Print exactly the first lines of the records. Stop after the line containing "and (int1, sum0[0], int0);", and leave every picture out.

Record extracts START

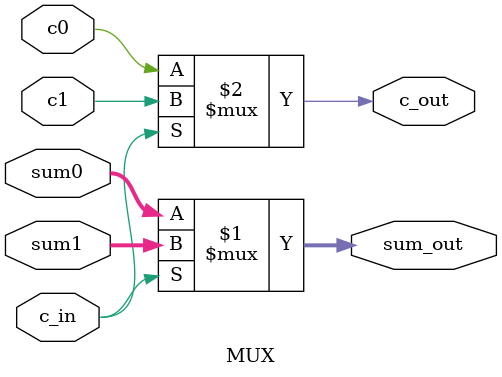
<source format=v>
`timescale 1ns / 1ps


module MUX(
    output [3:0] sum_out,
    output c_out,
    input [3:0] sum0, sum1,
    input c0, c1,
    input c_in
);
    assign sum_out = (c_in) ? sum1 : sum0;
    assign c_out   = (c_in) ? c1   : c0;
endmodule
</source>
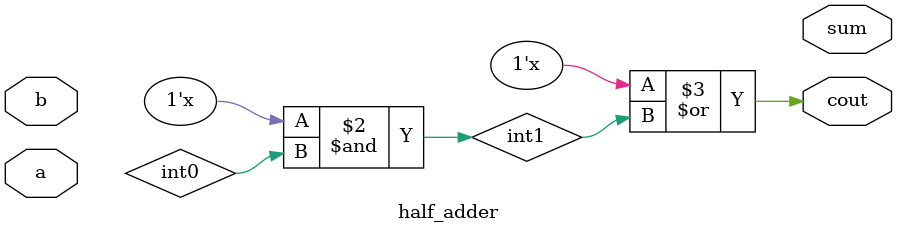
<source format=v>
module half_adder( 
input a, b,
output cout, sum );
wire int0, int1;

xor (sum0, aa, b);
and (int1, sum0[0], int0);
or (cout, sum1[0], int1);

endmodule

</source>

Record extracts END

Your solution
<source format=v>
`timescale 1ns / 1ps


module MUX(
    output [3:0] sum_out,
    output c_out,
    input [3:0] sum0, sum1,
    input c0, c1,
    input c_in
);
    assign sum_out = (c_in) ? sum1 : sum0;
    assign c_out   = (c_in) ? c1   : c0;
endmodule
</source>
<source format=v>
module half_adder( 
input a, b,
output cout, sum );
wire int0, int1;

xor (sum0, aa, b);
and (int1, sum0[0], int0);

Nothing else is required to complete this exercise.